I've already tried to grab ucode file from intel but it doesn't seem to fix the problem.

Is the error -2 really about the him unable to find the file? In that case, where should I put the ucode?

Thanks for your attention and I'll hope you'le have a good day.

----------

## charles17

Will you please pastebin  your output of lspci -nnkv and post ifconfig -a here.  And have you  compiled the driver as a module as recommended?

----------

## Erickira

Here is the ouput of the lspci and ifconfig command:

http://pastebin.com/Ydkwwrfh

I did compile the driver as module (with the M symbol on make menuconfig) like for my ethernet and graphic card driver.

----------

## charles17

What about ifconfig -a ?

And could you please add output of dmesg | grep -i '04:00.0\|iwlwifi'Last edited by charles17 on Wed Mar 02, 2016 4:20 pm; edited 1 time in total

----------

## mir3x

R u sure u checked other 10 threads about the same issue? like that one ? https://forums.gentoo.org/viewtopic-t-1001638.html

----------

## Erickira

Sorry, the ifconfig -a was on the same pastebin than lspci.

but here for ifconfig -a:

http://pastebin.com/syiwsRMd

dmesg:

http://pastebin.com/xvZHy1pd

Mir3x: I did what was said on this topic (the deprecated method and the other one) and it didn't change anything, maybe I did it wrong but there wasn't any change.

----------

## NeddySeagoon

Erickira,

At 417ms into booting you cannot yet have root mounted.  That iwlwifi starts at that time indicates that its built into the kernel.
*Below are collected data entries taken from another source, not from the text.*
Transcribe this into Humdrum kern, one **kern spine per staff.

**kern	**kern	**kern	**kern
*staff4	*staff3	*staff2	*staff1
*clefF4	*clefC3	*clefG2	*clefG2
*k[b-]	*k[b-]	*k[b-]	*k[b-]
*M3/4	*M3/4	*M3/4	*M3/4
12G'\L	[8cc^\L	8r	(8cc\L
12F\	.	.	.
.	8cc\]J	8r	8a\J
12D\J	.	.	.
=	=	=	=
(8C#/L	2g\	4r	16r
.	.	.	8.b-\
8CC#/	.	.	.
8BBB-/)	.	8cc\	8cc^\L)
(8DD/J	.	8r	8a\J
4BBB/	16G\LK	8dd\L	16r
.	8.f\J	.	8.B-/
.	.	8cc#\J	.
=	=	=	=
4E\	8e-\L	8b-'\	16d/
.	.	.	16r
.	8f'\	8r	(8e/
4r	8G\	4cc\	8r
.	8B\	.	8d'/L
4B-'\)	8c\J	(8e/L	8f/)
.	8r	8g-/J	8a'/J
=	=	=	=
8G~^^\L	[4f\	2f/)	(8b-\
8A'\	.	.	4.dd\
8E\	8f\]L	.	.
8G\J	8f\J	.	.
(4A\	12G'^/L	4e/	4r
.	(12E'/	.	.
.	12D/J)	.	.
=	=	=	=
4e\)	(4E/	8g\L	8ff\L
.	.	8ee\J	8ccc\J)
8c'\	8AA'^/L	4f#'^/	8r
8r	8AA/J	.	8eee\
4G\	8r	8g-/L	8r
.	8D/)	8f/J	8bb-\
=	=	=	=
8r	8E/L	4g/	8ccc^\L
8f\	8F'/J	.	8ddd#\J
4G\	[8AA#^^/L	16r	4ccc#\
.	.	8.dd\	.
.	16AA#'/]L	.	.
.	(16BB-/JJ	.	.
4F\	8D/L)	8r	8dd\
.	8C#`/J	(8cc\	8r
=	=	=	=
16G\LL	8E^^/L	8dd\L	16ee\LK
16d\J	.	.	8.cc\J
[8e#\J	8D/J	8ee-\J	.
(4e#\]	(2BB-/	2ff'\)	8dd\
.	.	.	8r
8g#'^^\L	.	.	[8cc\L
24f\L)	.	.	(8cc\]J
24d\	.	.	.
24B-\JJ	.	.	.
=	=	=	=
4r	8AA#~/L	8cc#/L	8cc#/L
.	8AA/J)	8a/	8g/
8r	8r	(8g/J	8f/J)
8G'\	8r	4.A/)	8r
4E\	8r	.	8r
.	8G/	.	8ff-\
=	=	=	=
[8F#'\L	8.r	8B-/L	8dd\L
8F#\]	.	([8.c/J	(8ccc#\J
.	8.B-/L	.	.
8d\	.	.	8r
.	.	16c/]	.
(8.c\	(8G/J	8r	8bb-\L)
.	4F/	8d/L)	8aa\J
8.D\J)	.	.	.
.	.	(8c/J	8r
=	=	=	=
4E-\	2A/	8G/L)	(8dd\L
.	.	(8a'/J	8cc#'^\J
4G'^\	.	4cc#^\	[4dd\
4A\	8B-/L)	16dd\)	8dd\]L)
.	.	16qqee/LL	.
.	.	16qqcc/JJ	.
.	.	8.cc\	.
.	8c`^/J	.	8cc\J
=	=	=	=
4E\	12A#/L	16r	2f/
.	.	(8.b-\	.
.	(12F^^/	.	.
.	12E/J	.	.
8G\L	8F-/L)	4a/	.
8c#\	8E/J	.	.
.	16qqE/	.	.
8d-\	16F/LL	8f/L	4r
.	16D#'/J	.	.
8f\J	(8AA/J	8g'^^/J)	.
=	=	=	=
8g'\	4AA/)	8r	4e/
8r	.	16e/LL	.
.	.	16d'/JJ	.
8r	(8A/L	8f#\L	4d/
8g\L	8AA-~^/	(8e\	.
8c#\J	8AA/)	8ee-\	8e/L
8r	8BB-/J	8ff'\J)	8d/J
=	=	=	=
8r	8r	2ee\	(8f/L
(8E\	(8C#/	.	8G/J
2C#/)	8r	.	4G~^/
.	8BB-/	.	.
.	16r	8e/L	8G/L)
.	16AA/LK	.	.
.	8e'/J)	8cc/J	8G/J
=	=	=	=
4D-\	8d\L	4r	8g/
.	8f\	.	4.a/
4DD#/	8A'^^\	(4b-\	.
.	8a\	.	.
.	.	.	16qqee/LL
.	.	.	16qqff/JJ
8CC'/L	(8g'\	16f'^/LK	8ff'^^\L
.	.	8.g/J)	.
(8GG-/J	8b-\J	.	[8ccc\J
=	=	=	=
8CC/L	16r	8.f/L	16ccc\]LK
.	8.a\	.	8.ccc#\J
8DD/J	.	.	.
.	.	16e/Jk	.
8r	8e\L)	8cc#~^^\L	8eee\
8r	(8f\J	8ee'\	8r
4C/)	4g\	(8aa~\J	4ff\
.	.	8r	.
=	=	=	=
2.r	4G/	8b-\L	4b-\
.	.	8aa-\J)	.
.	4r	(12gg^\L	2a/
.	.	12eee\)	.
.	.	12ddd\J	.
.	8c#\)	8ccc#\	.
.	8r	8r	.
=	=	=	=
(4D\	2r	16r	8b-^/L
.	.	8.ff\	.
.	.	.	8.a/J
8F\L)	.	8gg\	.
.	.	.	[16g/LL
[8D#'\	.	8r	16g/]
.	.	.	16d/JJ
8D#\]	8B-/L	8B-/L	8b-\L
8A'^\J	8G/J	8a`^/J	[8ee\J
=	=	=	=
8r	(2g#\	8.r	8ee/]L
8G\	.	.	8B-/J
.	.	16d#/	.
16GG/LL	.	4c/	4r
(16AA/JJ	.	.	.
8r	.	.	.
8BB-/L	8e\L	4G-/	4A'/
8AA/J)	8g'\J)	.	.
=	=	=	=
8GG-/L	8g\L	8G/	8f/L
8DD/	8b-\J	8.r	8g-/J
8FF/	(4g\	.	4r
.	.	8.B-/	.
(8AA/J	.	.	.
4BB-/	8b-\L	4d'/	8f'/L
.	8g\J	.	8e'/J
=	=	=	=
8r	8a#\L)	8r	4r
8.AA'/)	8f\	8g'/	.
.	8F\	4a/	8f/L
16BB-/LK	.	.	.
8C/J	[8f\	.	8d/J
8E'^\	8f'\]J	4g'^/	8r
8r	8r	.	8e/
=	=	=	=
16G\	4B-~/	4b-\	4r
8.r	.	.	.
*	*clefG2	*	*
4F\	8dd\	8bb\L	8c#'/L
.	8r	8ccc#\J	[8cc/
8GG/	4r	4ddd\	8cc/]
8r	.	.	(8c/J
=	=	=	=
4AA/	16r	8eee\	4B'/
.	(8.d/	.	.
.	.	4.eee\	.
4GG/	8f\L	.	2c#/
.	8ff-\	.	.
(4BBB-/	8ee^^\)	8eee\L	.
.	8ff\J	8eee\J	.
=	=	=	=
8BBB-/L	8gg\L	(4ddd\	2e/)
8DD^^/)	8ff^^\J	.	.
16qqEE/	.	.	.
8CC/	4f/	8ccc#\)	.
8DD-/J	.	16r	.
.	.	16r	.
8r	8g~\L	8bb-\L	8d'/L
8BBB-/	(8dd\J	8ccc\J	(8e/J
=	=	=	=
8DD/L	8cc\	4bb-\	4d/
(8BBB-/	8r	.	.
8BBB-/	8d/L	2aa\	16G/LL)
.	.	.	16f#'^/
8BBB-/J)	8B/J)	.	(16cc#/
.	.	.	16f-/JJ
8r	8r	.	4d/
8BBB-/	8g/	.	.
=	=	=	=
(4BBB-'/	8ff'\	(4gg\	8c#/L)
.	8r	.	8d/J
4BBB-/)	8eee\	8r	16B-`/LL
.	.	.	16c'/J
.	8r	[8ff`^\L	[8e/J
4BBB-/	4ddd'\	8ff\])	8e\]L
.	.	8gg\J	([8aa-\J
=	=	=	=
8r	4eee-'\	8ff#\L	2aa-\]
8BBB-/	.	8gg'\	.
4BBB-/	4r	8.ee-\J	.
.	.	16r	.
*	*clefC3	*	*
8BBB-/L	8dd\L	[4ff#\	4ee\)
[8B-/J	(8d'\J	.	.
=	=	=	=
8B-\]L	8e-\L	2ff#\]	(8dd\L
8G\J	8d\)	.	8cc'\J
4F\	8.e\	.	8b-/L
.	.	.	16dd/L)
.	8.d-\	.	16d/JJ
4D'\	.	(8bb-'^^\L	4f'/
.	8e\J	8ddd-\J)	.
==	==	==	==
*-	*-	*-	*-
To get working wifi, you need two things

a) the iwlwifi kernel code

b) the firmware for your iwlwifi hardware.

Now its gets a little trickier. When iwlwifi initalises, it tries to load its firmware. You can see that in your dmesg.  This means that the firmware must be in the kernel if iwlwifi is built  as <*>. Root is not mounted, so /lib/firmware cannot be read.

Conversely, if iwlwifi is configured as <M>, the firmware must be in /lib/firmware.

The other two combinations fail as the kernel code never finds the firmware.

Until it works, set <M> iwlwifi.  Once it works, you can build everything into the kernel if you want to.

----------

## charles17

Hope this separate wiki article https://wiki.gentoo.org/wiki/Iwlwifi will help people to avoid such common wilwifi trouble.

----------

## Erickira

Thanks everyone, it was indeed a mistake on my side. I've read the different link and wiki article and followed your indication, now my wifi work.

Thanks again.

----------

## lokoalex

Mistake on  my part as well. 

 *NeddySeagoon wrote:*   

> Erickira,
> 
> At 417ms into booting you cannot yet have root mounted.  That iwlwifi starts at that time indicates that its built into the kernel.
> 
> To get working wifi, you need two things
> ...

 

----------